Tuberculosis in patients with renal transplantation

Hippokratia 2000, 4(1):26-32

G Miserlis, G. Vergoulas, M. Leontsini, D. Gakis, A. Papagiannis, V. Papanikolaou, G. Imvrios, D. Takoudas, A. Antoniadis


Abstract

Five (three men) out of 366 patients with renal transplantation presented TBC between February 1987 and August 1997. Patient?s mean age was 49 years (range 41-52 years) and their mean follow up from transplantation was 6l months (range 12 – 127 months). Four of them had received a cadaveric graft and quadruple sequential induction therapy and one had a living related donor and had received triple drug immunosuppression. The mean time of TBC diagnosis from the day of transplantation was 44 months (range 4 – 119).

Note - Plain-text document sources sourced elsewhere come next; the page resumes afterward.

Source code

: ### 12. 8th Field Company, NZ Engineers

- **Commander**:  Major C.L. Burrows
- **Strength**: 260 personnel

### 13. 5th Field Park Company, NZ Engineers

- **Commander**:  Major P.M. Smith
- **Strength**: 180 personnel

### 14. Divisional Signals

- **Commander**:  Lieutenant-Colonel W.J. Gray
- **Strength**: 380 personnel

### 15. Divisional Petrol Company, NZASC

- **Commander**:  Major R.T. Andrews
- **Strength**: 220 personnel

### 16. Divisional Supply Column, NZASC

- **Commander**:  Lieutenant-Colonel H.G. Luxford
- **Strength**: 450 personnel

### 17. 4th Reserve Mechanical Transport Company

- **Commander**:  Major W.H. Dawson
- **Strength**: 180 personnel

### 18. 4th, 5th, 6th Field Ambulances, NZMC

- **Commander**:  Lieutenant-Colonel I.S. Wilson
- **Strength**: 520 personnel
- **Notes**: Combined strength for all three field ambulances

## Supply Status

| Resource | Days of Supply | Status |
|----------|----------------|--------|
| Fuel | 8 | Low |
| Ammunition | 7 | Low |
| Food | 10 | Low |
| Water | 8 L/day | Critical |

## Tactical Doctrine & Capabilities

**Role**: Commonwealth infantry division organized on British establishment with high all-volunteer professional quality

Two of them had a positive past history for TBC disease. The location of TBC disease was the renal graft in one, the central nervous system (TBC meningoencephalitis) in another and the respiratory system in three patients. Two of the patients with pulmonary TBC presented TBC of the renal graft and the diagnosis was made after a renal biopsy. Three patients received triple anti-TBC therapy and two quadruple. In one patient there was early discontinuation of treatment because of liver dysfunction. From the remaining four patients two lost their renal graft and the other two died. In conclusion, TBC in transplanted patients is a dangerous infection that can cause graft or patient loss. Renal graft biopsy can be useful in the diagnosis of this disease.